After the Filibuster
The coming war over presidential appointments
Feb 24, 2014, Vol. 19, No. 23 • By TERRY EASTLAND
The Senate had adjourned on December 17 under a unanimous consent agreement providing that it would “convene for pro forma sessions only, with no business conducted,” every three days (not counting holidays) from December 20 through January 20, adjourning at the end of each pro forma session. The Senate duly convened the sessions, using two of them to conduct business, and adjourning them as mandated.
As defined by the Congressional Research Service, pro forma sessions are “short meetings of the Senate or House held for the purpose of avoiding a recess of more than three days and therefore the necessity (under the Adjournments Clause) of obtaining the consent of the other House.” The intention with such sessions is not to do business, though sometimes business is done. In their typical form, a senator gavels in the session and after a short while gavels the session out.
Since the 1850s the Senate has used pro forma sessions on many occasions and for various purposes, including, in recent decades, to preserve its advice-and-consent authority. When Obama made his appointments on January 4, 2012, that was one day after a pro forma session had been convened and two days before the next one was scheduled to take place. Obama thus became the first president to attempt to make midsession recess appointments during a three-day break in Senate business.
The inevitable lawsuit challenging the president’s unilateral actions was one filed against the appointments to the NLRB. On February 8, 2012, a three-member panel of the board affirmed an administrative law judge’s ruling that Noel Canning, a family-owned soft drink bottling and distribution company in Yakima, Wash., had refused to implement a collective bargaining agreement allegedly reached with its workers’ union. The company sought to have the ruling voided, contending that the NLRB lacked a quorum for its decision, and indeed could not have had one, since only the two members already sitting at the time of Obama’s January 4 appointments had been lawfully appointed.
On January 25, 2013, the U.S. Court of Appeals for the District of Columbia, where NLRB rulings are initially reviewed, unanimously decided in favor of Noel Canning. Now on appeal to the Supreme Court, with the oral argument having taken place last month, the case is one the administration seems likely to lose.

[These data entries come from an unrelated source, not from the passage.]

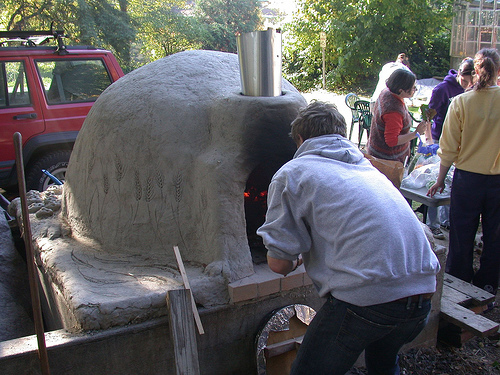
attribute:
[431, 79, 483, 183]
sweater — yellow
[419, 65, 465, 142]
top — purple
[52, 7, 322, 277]
oven — clay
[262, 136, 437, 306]
hoodie — grey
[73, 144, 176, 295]
designs — wheat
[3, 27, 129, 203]
vehicle — red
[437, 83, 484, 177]
sweater — yellow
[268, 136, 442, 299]
jacket — grey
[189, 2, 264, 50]
tree — tall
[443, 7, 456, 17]
leaves — green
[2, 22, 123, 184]
car — red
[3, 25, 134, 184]
car — red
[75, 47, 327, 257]
stone — grey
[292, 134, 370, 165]
hood — grey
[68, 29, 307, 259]
oven — clay, wood burning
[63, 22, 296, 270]
clay oven — large, grey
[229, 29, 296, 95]
exhaust pipe — silver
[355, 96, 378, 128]
green chair — plastic, outdoor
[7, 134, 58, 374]
wooden stick — long, brown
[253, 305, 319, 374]
shiny paper — silver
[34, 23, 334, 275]
outdoor stove — used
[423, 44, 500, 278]
woman's shirt — long sleeved, yellow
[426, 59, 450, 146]
girl's hoodie — purple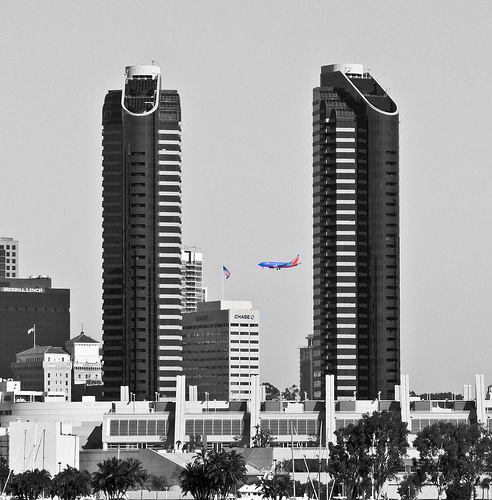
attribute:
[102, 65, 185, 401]
tower — big, alike, identical, black, skyscraper, large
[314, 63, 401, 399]
tower — identical, big, alike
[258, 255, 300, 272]
airplane — blue, red, flying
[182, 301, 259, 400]
building — chase, large, chase bank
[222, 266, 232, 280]
flag — american, part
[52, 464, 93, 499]
tree — palm tree, palm, in small group, deciduous, in a row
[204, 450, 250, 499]
tree — palm tree, palm, in small group, deciduous, in a row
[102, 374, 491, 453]
building — large, short, long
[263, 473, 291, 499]
tree — palm tree, palm, in small group, deciduous, in a row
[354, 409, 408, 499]
tree — deciduous, in a row, palm tree, palm, in small group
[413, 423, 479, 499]
tree — palm tree, palm, in small group, deciduous, in a row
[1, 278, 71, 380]
building — large, merril lynch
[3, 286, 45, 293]
label — merrill lynch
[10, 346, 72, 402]
building — smaller, small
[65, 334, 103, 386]
building — smaller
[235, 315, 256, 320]
logo — chase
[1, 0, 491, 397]
sky — part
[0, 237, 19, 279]
building — tall, large, multi story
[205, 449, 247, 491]
leaves — green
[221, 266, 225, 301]
pole — white colored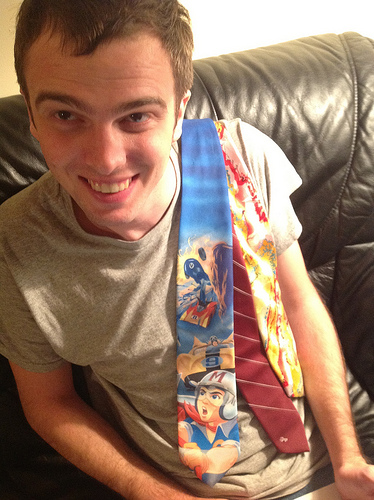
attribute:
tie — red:
[218, 240, 328, 437]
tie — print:
[214, 118, 304, 399]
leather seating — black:
[227, 40, 366, 123]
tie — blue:
[176, 118, 240, 486]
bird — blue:
[183, 255, 216, 301]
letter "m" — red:
[201, 355, 226, 402]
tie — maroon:
[232, 225, 310, 454]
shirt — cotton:
[0, 188, 285, 404]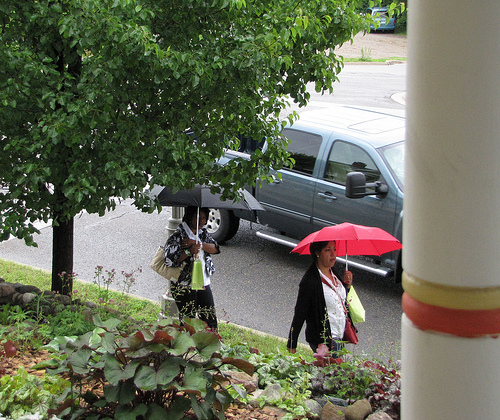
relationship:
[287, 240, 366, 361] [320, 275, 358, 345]
person with purse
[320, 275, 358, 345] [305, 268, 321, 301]
purse on shoulder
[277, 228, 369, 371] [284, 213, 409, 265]
person carrying red umbrella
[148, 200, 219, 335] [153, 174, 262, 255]
person carrying umbrella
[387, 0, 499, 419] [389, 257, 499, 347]
pole on ring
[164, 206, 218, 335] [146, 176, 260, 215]
person with umbrella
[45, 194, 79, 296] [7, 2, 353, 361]
trunk of tree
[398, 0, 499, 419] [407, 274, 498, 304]
pole with stripe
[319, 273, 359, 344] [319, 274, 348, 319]
purse with strap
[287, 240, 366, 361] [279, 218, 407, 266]
person carrying umbrella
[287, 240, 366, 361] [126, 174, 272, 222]
person carrying umbrella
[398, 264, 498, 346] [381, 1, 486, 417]
stripe on post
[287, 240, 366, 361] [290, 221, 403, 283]
person holding red umbrella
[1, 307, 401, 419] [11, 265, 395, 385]
plants along pathway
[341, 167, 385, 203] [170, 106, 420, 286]
mirror on truck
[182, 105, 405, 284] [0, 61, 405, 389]
car parked on road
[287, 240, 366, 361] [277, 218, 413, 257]
person carrying umbrella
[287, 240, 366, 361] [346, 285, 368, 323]
person carrying bag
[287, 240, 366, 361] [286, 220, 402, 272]
person holding umbrella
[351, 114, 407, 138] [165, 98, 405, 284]
sunroof on truck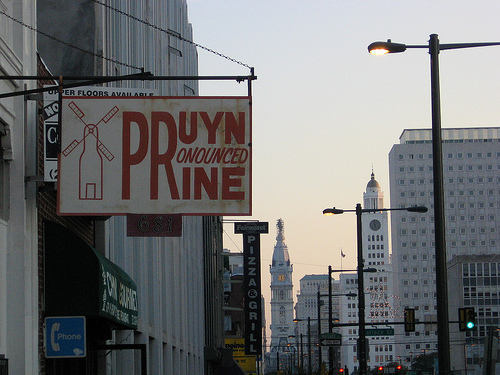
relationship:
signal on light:
[458, 307, 476, 331] [465, 322, 475, 330]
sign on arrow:
[313, 330, 344, 350] [316, 337, 343, 348]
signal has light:
[457, 306, 474, 333] [465, 322, 472, 329]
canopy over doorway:
[44, 218, 141, 332] [38, 309, 145, 374]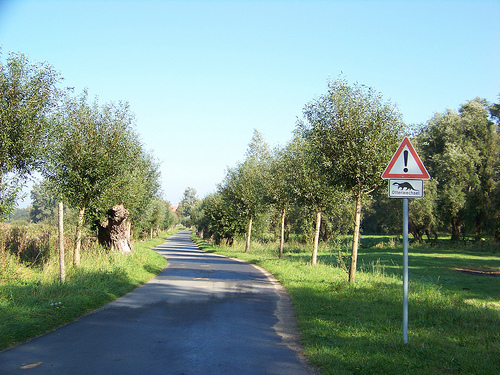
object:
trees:
[424, 96, 479, 252]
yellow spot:
[21, 360, 41, 367]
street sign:
[378, 135, 433, 180]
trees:
[273, 89, 353, 271]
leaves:
[341, 123, 346, 129]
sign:
[385, 177, 425, 199]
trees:
[292, 75, 404, 288]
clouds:
[441, 32, 499, 92]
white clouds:
[172, 140, 225, 182]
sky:
[0, 0, 500, 203]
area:
[7, 185, 499, 373]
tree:
[40, 86, 140, 272]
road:
[0, 207, 307, 375]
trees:
[141, 195, 164, 244]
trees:
[219, 127, 277, 253]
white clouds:
[147, 93, 225, 178]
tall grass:
[0, 253, 146, 341]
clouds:
[361, 10, 404, 81]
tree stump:
[93, 204, 132, 256]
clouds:
[4, 28, 119, 57]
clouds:
[277, 32, 324, 66]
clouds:
[112, 37, 212, 72]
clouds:
[256, 106, 293, 131]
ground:
[0, 211, 500, 374]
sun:
[42, 13, 322, 149]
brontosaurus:
[392, 181, 419, 193]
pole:
[399, 194, 411, 346]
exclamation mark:
[403, 148, 411, 174]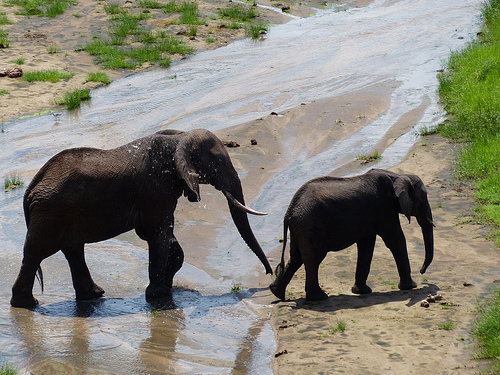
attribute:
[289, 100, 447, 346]
elephant — large, grey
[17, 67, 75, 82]
grass — patch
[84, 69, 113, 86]
grass — patch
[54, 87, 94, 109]
grass — patch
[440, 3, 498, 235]
grass — patch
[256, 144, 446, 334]
elephant — grey, large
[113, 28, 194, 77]
grass — patch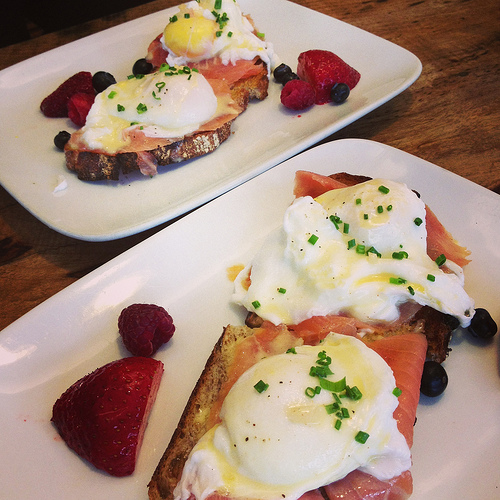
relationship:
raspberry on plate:
[120, 304, 176, 357] [1, 137, 499, 499]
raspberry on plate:
[281, 79, 315, 108] [0, 0, 423, 242]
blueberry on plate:
[329, 83, 350, 104] [0, 0, 423, 242]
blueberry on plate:
[421, 361, 449, 397] [1, 137, 499, 499]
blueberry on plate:
[91, 72, 117, 93] [0, 0, 423, 242]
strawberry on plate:
[53, 355, 164, 478] [1, 137, 499, 499]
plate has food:
[0, 0, 423, 242] [40, 0, 362, 185]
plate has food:
[1, 137, 499, 499] [53, 170, 500, 499]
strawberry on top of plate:
[298, 49, 362, 103] [0, 0, 423, 242]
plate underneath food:
[0, 0, 423, 242] [40, 0, 362, 185]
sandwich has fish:
[149, 170, 474, 498] [210, 317, 430, 499]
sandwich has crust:
[66, 0, 279, 186] [66, 121, 232, 184]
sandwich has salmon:
[66, 0, 279, 186] [148, 11, 266, 87]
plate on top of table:
[0, 0, 423, 242] [0, 1, 500, 332]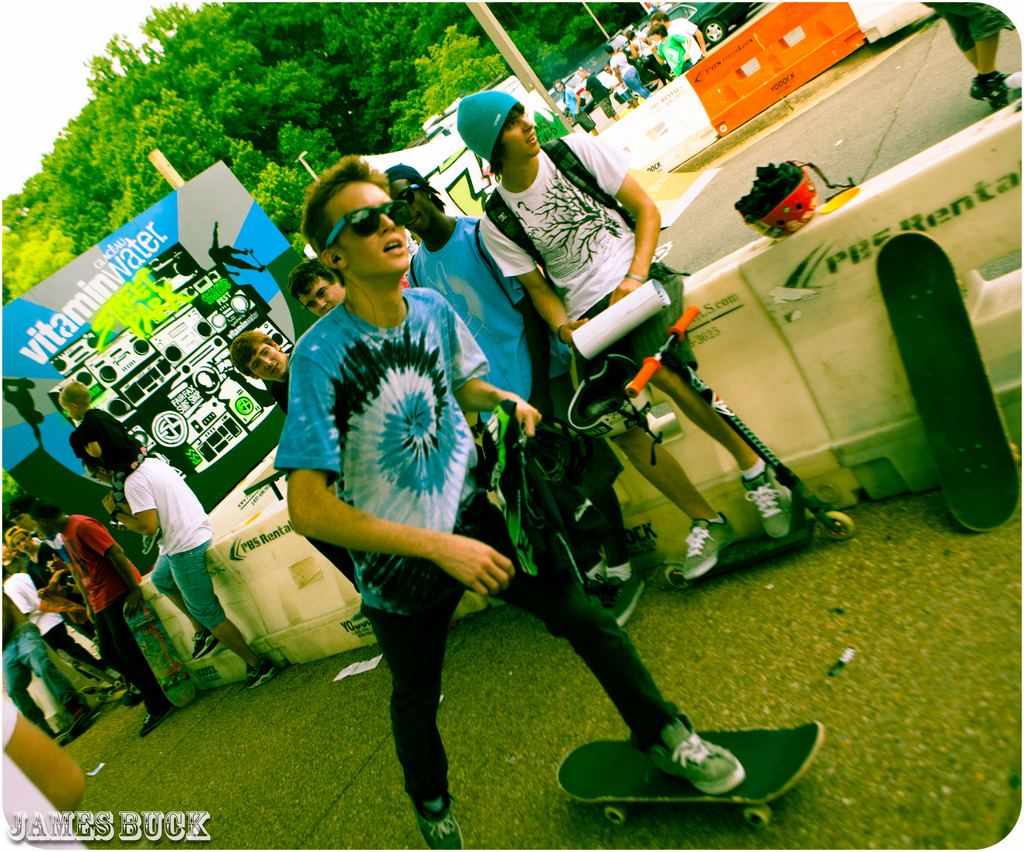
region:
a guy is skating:
[280, 159, 824, 849]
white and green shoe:
[652, 717, 741, 795]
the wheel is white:
[738, 799, 774, 826]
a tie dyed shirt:
[283, 290, 487, 614]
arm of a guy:
[286, 469, 512, 591]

Constitutional text and structure, as well as original understanding and historic practice, support Noel Canning’s argument that the president may make unilateral appointments only during “the Recess,” which takes place between numbered “Sessions” of the Senate, and not, as the administration contends, during every short break within a session. The same considerations also support the company’s argument that the president may make recess appointments only to fill “Vacancies that may happen during the Recess”—and not also, as the administration says, vacancies that preexist the recess. The D.C. circuit agreed with those interpretations of the constitutional terms, and hence Noel Canning prevailed.
However, there is also this: Since the Truman administration, presidents of both parties have invoked the recess appointments clause to fill not just vacancies that happened during the intersession recess, but also vacancies that arose when the Senate was still in session. Moreover, they have made unilateral appointments during not only intersession recesses but also “intrasession recesses”—those occurring within a session (yet until Obama, never during a three-day break).
Noel Canning thus is a case in which the original understanding of the Constitution and modern practice are in conspicuous tension. That is what animated Justice Antonin Scalia during the oral argument to ask Solicitor General Donald Verilli Jr., “What do you do when there is a practice that . . . flatly contradicts a clear text of the Constitution?” Verilli replied, “I think the practice has to prevail, Your Honor,” though he also suggested that the text was not so clear.